Meekhof lashes out at Leonard on way out of Lansing

Jonathan Oosting
The Detroit News
Michigan Senate Majority Leader Arlan Meekhof

Lansing — Michigan Senate Majority Leader Arlan Meekhof capped a 22-hour marathon session — and his legislative career — by lobbing a verbal bomb across the state Capitol.

Speaking with reporters last week after wrapping up lame-duck voting, the Grand Haven Township Republican blasted GOP House Speaker Tom Leonard of DeWitt, offering a critical assessment of his legislative counterpart as they both prepare to leave office at the end of the year.

Meekhof worked with two House speakers during his four-year run as Senate majority leader: “one who couldn’t and one who wouldn’t,” he said.

House Speaker Tom Leonard.

Leonard “wouldn’t do anything because he was running for attorney general,” said Meekhof, referencing Leonard’s campaign that ended with a loss in the Nov. 6 general election. “And I think he did a huge disservice to his caucus and to the state. He should have gotten out of the way so his caucus could be more successful.”

Meekhof was more forgiving in his assessment of former House Speaker Kevin Cotter, a Mount Pleasant Republican who he said “just couldn’t get stuff done” because of a sex scandal involving former tea party Reps. Todd Courser and Cindy Gamrat that “just sucked all of the air out of his caucus.”

Leonard declined to respond directly to Meekhof’s criticism but defended his two-year run as speaker, touting passage of teacher retirement reform legislation, mental health reforms and skilled trades training that he had identified as his top priorities.

“If those are the types of comments he wants to make on his way out, that’s on him,” Leonard said of Meekhof. “I’m proud of the accomplishments … over the past two years.”

State Rep.
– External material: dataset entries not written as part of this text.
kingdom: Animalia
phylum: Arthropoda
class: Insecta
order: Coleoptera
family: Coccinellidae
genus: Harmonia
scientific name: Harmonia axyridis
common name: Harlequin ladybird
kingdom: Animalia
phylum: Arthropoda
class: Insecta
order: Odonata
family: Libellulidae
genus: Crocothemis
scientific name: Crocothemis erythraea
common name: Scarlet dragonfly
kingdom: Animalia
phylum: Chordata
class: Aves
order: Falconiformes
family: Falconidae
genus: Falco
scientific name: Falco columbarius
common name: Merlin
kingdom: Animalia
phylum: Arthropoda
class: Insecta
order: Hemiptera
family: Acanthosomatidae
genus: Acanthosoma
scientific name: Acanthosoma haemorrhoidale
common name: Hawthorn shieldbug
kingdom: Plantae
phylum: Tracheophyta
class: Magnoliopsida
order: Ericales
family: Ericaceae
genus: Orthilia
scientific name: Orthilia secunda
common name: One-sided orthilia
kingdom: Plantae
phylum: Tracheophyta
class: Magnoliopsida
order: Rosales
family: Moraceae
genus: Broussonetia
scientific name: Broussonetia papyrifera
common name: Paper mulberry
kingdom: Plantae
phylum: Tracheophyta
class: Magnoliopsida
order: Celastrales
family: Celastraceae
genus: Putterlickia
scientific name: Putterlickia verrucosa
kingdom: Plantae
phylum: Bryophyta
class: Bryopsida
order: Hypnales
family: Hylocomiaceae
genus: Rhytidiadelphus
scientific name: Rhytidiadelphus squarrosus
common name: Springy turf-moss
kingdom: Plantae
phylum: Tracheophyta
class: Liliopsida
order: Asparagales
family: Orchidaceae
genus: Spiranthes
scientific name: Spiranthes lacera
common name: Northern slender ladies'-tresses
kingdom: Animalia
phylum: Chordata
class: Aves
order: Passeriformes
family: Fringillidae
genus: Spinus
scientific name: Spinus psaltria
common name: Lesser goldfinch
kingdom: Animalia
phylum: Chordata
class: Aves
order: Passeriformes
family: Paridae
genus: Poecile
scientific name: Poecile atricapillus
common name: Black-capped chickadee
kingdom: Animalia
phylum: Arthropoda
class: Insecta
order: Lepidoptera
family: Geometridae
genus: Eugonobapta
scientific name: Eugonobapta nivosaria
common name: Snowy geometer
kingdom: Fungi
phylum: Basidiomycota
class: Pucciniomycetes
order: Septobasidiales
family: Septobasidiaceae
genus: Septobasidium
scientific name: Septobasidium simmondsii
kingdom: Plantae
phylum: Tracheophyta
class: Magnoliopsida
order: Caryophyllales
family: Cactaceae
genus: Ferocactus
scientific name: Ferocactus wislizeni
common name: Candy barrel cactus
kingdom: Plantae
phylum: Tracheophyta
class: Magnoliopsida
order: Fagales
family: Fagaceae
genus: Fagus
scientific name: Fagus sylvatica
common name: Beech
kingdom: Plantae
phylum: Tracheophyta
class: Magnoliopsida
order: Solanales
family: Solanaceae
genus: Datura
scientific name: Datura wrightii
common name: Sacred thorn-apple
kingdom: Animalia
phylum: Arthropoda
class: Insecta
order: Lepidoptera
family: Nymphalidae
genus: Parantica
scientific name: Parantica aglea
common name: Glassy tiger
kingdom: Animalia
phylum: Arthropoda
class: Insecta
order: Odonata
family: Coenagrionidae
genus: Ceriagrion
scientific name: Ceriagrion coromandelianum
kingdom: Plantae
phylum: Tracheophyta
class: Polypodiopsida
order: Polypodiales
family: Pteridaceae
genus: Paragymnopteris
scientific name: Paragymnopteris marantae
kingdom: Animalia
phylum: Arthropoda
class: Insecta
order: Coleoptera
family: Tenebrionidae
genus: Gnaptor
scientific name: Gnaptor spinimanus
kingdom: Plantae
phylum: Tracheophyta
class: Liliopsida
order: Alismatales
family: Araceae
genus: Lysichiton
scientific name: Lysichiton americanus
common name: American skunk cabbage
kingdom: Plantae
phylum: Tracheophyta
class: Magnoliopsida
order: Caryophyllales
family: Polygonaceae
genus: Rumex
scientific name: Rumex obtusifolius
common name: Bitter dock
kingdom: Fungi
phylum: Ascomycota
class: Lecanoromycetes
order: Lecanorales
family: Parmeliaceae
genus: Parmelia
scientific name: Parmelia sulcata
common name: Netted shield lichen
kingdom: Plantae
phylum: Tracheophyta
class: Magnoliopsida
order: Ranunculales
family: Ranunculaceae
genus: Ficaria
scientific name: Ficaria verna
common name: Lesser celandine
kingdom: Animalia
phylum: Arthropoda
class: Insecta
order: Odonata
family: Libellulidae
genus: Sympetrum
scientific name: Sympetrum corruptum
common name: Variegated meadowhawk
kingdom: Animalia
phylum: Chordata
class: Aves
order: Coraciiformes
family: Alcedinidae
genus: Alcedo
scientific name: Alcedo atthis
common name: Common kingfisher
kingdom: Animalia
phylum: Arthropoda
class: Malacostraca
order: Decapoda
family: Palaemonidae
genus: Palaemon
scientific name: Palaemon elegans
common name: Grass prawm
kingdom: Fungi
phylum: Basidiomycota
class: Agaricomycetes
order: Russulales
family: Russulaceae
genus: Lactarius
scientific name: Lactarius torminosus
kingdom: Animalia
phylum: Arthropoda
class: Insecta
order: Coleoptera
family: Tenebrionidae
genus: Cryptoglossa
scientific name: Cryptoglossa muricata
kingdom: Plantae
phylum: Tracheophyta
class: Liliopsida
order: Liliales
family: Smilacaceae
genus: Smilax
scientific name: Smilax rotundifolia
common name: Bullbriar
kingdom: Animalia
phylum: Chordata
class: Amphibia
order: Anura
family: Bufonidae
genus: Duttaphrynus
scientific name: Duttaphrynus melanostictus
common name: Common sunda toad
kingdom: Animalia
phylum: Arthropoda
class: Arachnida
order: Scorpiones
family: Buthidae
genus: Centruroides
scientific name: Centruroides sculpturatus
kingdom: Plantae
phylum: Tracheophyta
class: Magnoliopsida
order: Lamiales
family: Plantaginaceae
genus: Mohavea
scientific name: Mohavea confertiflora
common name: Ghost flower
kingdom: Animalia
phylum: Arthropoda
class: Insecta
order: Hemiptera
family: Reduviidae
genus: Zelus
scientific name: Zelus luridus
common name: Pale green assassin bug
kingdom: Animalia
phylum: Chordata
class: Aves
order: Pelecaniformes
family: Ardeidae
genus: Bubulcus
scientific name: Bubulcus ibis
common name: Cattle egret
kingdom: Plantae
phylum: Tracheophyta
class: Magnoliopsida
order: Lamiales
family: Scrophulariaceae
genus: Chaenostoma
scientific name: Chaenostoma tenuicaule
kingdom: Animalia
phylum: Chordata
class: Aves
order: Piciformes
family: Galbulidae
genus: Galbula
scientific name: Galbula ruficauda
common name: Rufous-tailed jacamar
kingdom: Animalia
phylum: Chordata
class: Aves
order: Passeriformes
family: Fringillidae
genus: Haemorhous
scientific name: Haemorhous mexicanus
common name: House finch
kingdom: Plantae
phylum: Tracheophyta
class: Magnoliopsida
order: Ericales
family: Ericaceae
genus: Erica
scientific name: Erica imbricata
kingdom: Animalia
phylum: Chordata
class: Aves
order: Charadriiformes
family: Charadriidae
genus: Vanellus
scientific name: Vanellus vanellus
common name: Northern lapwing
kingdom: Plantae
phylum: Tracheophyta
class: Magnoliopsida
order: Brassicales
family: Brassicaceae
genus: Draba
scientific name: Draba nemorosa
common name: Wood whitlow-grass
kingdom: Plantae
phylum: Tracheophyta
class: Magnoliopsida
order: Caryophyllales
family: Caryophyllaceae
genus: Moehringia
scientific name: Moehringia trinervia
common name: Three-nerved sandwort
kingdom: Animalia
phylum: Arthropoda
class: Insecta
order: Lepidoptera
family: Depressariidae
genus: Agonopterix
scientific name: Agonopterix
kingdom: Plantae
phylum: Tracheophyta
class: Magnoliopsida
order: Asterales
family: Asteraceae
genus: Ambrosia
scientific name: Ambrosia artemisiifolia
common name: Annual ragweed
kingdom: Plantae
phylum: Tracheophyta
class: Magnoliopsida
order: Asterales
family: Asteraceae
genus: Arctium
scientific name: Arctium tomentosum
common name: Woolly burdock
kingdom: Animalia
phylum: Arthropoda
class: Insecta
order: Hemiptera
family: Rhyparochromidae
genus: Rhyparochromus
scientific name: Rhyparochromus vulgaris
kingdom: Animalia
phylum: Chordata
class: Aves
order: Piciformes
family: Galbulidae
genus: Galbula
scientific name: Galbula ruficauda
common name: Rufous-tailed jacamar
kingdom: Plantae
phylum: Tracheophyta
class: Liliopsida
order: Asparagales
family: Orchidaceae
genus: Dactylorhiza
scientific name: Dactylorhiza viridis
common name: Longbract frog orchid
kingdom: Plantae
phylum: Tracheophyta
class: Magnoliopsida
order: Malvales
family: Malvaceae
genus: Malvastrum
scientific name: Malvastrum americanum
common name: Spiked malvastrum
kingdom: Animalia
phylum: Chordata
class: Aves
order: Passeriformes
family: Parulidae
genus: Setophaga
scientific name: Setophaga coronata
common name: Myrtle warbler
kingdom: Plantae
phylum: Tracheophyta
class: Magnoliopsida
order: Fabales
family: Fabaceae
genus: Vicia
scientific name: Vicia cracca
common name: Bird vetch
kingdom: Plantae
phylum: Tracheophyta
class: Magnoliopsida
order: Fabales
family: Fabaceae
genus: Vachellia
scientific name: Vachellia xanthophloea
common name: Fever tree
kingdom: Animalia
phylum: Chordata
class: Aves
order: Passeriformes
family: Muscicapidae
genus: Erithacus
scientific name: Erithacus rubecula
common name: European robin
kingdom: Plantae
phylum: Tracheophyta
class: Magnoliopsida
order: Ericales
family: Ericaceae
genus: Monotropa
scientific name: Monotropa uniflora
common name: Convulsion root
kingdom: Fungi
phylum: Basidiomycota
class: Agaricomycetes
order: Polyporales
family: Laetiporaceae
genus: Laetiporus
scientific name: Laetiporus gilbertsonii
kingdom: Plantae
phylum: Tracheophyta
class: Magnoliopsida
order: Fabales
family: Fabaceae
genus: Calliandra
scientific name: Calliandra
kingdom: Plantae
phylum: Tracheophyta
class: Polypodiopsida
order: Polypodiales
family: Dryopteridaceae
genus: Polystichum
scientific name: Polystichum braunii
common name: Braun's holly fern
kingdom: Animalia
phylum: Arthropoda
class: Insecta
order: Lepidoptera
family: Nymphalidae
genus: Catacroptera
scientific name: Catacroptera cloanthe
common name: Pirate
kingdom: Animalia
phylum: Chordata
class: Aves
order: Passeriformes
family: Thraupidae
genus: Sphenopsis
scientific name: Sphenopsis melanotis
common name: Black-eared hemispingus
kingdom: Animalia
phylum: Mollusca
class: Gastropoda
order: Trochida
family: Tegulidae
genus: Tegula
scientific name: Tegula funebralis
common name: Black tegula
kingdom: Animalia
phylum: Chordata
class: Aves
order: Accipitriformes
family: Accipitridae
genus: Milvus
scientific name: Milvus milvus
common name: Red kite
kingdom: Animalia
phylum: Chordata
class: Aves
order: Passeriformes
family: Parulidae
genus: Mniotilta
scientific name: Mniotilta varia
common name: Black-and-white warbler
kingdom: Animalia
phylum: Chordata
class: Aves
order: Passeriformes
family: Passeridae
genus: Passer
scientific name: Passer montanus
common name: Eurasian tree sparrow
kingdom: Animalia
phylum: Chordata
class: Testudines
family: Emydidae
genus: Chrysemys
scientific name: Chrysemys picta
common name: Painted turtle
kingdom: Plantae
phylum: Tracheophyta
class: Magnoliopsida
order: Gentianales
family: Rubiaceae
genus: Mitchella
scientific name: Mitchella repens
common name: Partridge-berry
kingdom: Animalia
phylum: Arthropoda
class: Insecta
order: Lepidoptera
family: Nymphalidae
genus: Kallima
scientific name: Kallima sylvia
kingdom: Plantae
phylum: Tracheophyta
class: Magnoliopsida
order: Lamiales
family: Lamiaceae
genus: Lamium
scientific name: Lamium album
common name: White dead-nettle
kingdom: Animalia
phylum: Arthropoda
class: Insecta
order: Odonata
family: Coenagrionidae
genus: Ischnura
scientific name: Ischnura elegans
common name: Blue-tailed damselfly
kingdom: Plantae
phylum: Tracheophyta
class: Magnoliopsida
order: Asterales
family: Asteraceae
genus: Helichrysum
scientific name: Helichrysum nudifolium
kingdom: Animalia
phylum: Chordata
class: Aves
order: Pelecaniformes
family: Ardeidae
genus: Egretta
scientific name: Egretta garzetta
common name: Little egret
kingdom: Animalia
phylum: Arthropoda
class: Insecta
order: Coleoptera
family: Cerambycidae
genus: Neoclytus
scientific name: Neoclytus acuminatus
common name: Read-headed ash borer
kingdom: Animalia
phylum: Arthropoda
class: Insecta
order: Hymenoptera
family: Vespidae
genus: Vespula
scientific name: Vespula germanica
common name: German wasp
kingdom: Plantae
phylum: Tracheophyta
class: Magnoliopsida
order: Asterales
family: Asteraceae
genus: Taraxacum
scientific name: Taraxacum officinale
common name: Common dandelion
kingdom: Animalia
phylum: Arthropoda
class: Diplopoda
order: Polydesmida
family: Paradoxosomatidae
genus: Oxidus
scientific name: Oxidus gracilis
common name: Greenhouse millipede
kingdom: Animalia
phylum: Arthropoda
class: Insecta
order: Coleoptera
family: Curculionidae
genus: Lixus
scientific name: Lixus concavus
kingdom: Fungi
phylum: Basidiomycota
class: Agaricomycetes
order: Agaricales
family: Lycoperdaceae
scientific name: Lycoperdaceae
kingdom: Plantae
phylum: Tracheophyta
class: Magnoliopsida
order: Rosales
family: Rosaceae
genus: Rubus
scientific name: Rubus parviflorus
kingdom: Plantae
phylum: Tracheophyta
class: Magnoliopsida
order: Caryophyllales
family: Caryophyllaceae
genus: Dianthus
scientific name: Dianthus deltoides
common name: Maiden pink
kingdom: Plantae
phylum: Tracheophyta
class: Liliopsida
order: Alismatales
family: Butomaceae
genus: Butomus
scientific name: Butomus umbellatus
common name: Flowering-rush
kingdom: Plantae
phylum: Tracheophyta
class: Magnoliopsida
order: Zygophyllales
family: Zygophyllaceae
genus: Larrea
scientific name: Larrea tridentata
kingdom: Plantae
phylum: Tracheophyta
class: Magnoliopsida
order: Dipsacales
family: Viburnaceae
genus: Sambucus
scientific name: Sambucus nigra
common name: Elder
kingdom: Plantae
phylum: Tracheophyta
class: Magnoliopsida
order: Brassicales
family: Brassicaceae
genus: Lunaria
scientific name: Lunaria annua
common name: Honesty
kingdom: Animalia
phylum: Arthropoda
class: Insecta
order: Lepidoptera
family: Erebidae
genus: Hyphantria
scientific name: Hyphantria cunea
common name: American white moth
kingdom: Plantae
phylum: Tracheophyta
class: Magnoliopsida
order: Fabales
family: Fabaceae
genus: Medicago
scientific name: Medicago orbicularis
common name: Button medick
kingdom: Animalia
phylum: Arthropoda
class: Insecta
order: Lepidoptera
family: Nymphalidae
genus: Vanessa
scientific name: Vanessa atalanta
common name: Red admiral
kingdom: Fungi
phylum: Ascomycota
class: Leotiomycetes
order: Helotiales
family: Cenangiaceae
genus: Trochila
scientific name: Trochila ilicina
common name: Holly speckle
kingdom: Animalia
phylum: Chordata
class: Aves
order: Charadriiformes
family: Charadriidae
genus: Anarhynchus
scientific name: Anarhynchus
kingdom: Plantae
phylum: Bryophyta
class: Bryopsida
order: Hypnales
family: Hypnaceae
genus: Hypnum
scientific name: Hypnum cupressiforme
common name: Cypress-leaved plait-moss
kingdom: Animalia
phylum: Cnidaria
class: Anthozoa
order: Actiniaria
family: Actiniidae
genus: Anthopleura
Gary Glenn, R-Williams Township, defended Leonard this week, calling him “not only one of the most conservative speakers in the modern era, but also one of the most ethical and courageous.”

Glenn touted Leonard’s decision to hold a vote on a tax cut plan that ultimately failed in the state House in 2017, a move that Meekhof criticized at the time.  

“I consider Majority Leader Meekhof’s comments to be reflective of his own sense of pettiness and vindictiveness,” said Glenn, suggesting Meekhof delayed action on House bills for reasons that had little do with policy. “I’m offended by it.”

Republicans controlled all three branches of state government the past eight years and will return majorities in the state House and Senate, but Democrats swept the top of the ticket on Nov. 6, including Gov.-elect Gretchen Whitmer, Attorney General-elect Dana Nessel and Secretary of State-elect Jocelyn Benson.

Leonard, 37, served six years in the state House and said last week he is not yet sure what the future holds for him professionally. Meekhof, 59, served 12 years in the state Legislature after initially winning election to the House in 2007.

Meekhof did not offer many specifics as he chided Leonard, but blamed inexperience as he noted the lower chamber did not take up a Senate plan to reform the state’s no-fault auto insurance system after the House could not pass its own more aggressive plan backed by Detroit Mayor Mike Duggan.

He suggested Leonard did not act on some Senate proposals because he was “afraid of what the delegates would think” at the August Michigan GOP convention, where Leonard won the attorney general nomination over Sen. Tonya Schuitmaker of Lawton.

The House “put the fun in dysfunctional,” Meekhof added. “The full effect of term limits is on display right there with folks who have little or no experience running anything, and they’re in charge of a $55 billion budget, and they really don’t do well.”

Asked to describe his relationship with Meekhof, Leonard said they “worked very well together to accomplish some very big things for the state.”

As for no-fault auto insurance, Leonard chalked up failed reform efforts to powerful special interest groups – including trial attorneys and the hospital lobby — that have swayed both Democratic and Republican lawmakers.

“I believe ultimately this is something that’s probably going to have to go to the ballot for the citizens to decide because I have just not seen the political will here to really attack this issue,” Leonard said.

Meekhof had criticized Leonard in the past — but never so publicly.

“It was relatively known around town that they didn’t get along,” said Senate Minority Leader Jim Ananich, D-Flint, who noted he has positive relationships with both men.

“I think it was detrimental as far as us coming together to find common ground on things because they just weren’t in the room together much,” he said.

But Ananich did little to intervene in the relationship between Meekhof and Leonard, which he described as “beyond repair.”

“If somebody’s shooting at each other, you don’t step in the middle. You get out of the way,” he said.